> The problem:
Output the whole listing exactly, except for the pictures in it.

> Recorded data:
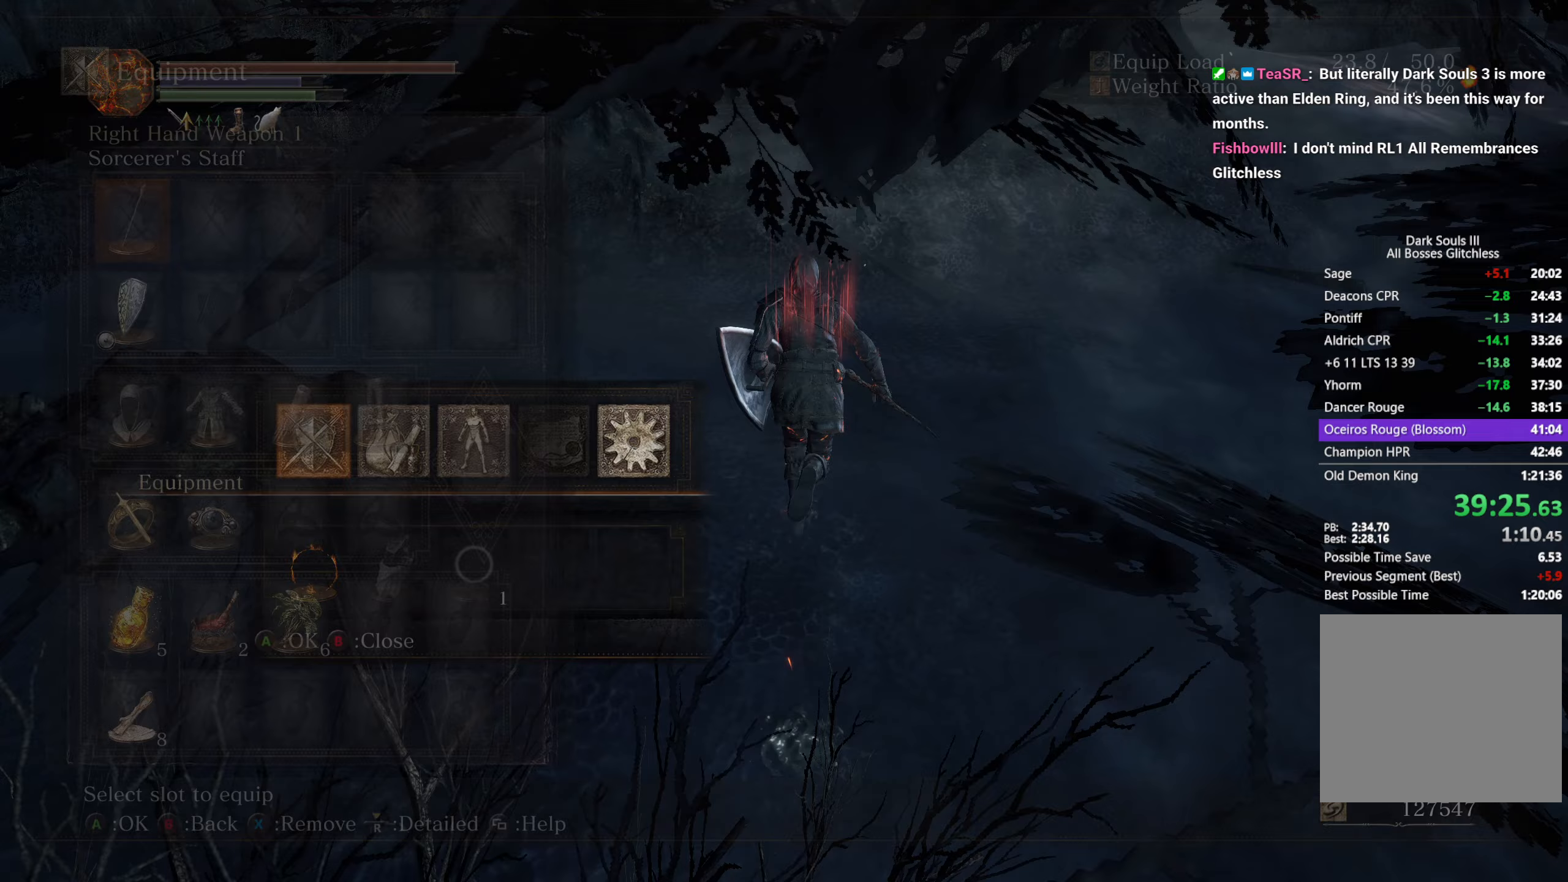
{"buttons": ["B"], "left_stick": "up", "right_stick": "center", "button_events": [[17, "A", "up"], [200, "X", "down"], [283, "X", "up"]]}
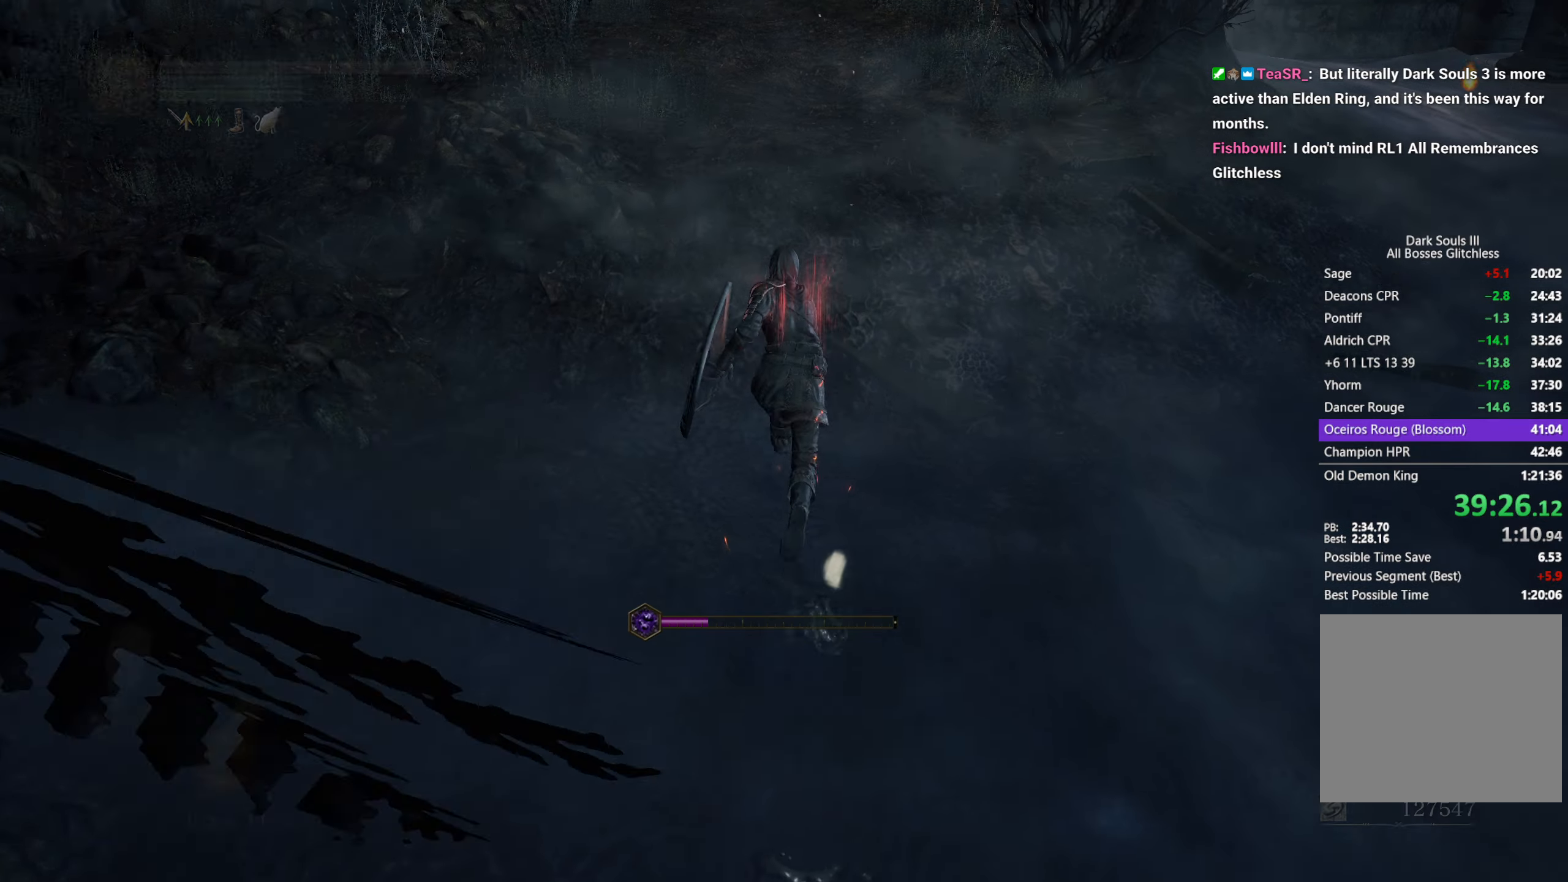
{"buttons": ["B"], "left_stick": "up", "right_stick": "down-right", "button_events": []}
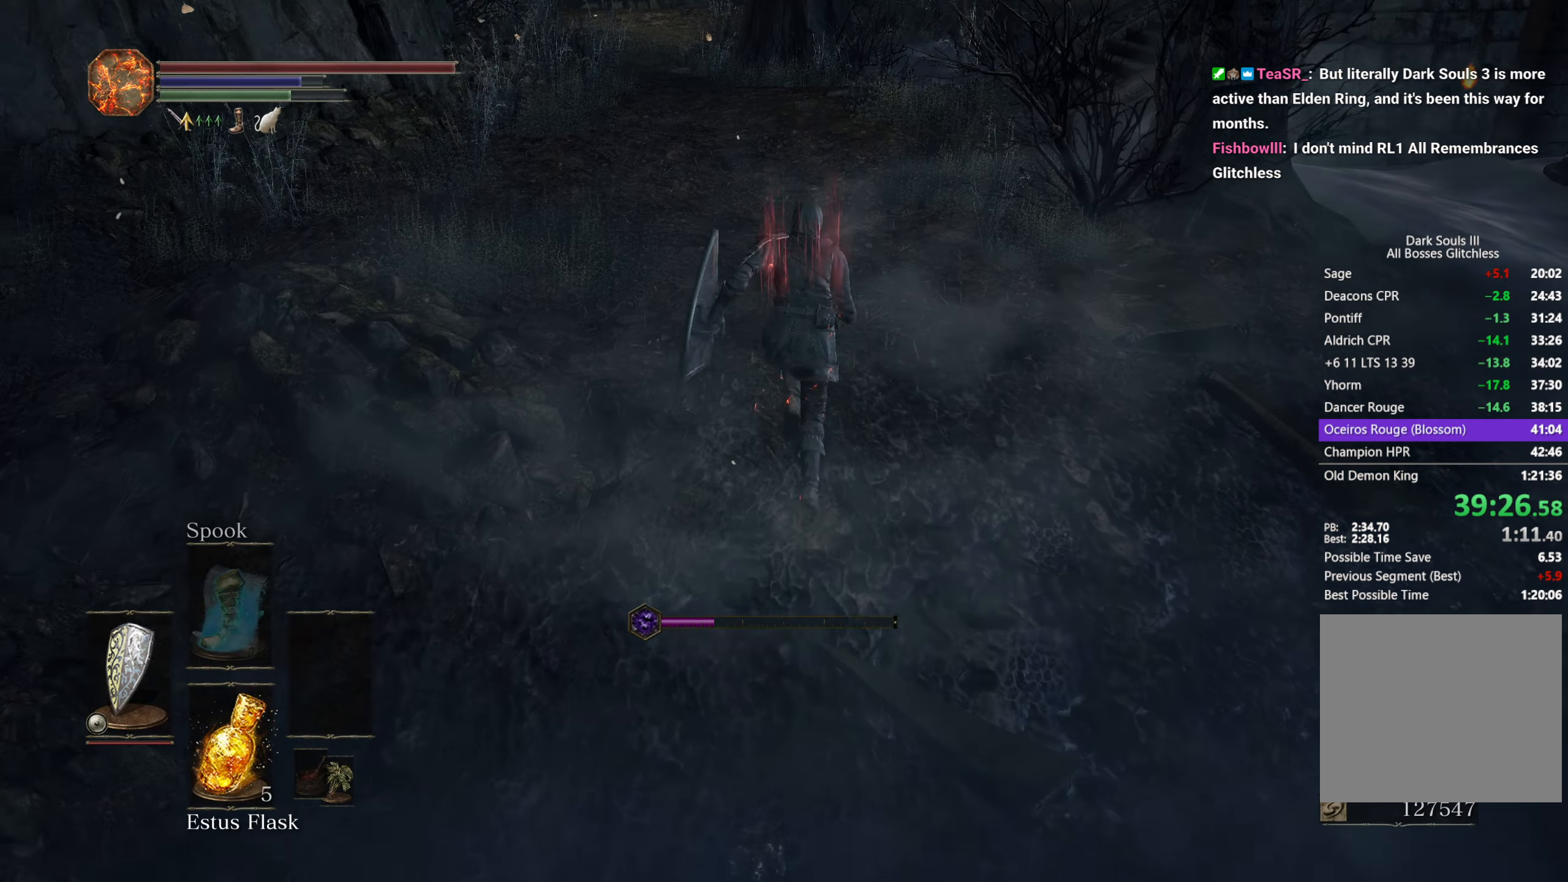
{"buttons": ["B"], "left_stick": "up", "right_stick": "down", "button_events": [[50, "B", "up"], [433, "B", "down"]]}
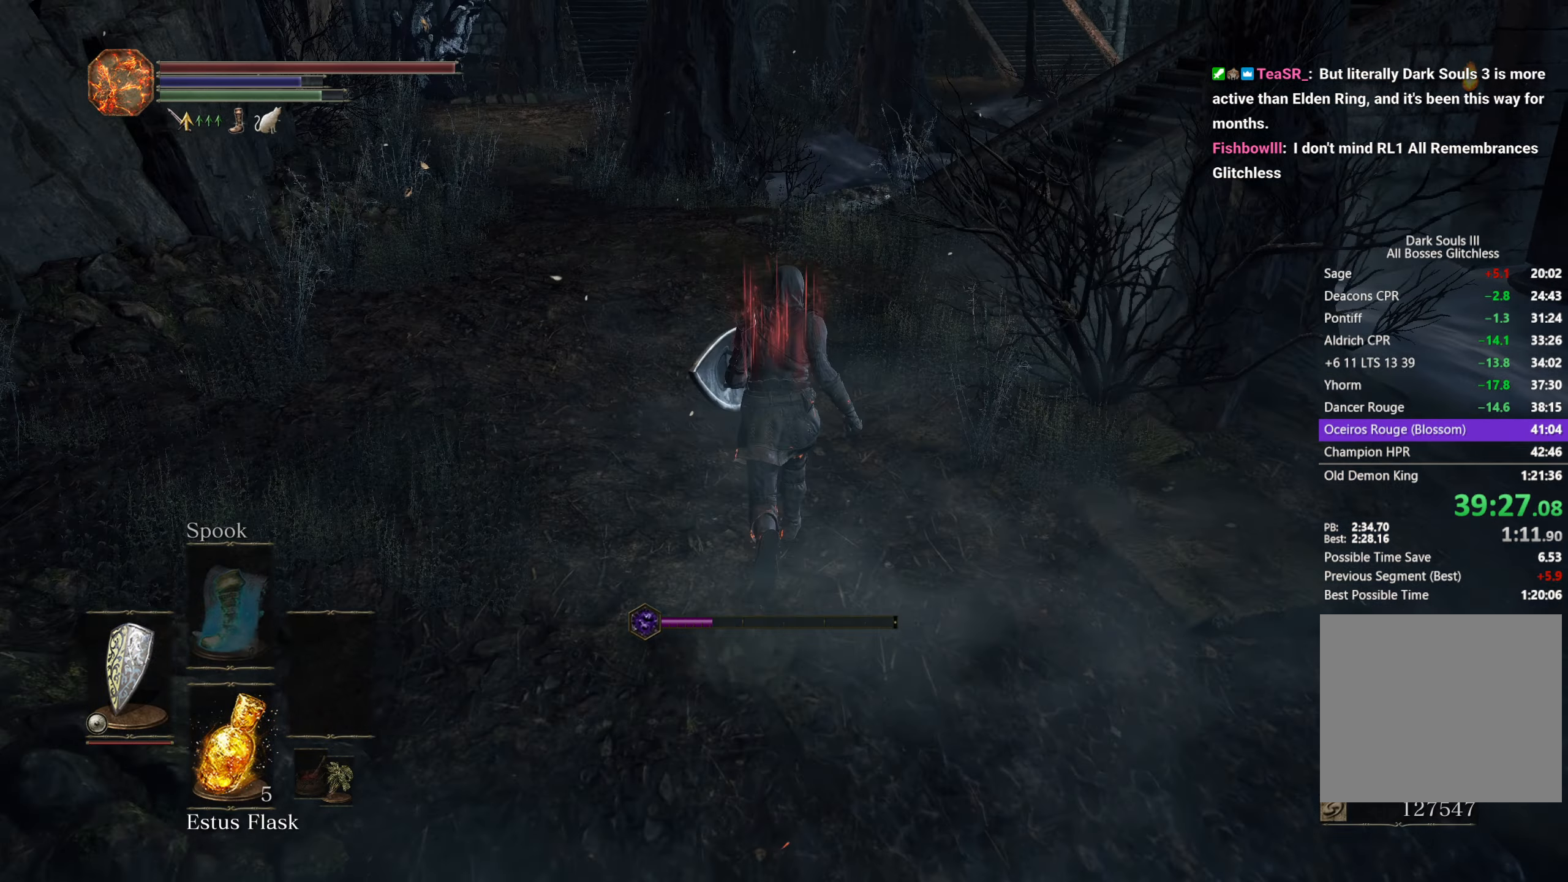
{"buttons": ["B"], "left_stick": "up", "right_stick": "down", "button_events": []}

> Output for this task:
{"buttons": ["B"], "left_stick": "up", "right_stick": "center", "button_events": [[17, "A", "up"], [200, "X", "down"], [283, "X", "up"]]}
{"buttons": ["B"], "left_stick": "up", "right_stick": "down-right", "button_events": []}
{"buttons": ["B"], "left_stick": "up", "right_stick": "down", "button_events": [[50, "B", "up"], [433, "B", "down"]]}
{"buttons": ["B"], "left_stick": "up", "right_stick": "down", "button_events": []}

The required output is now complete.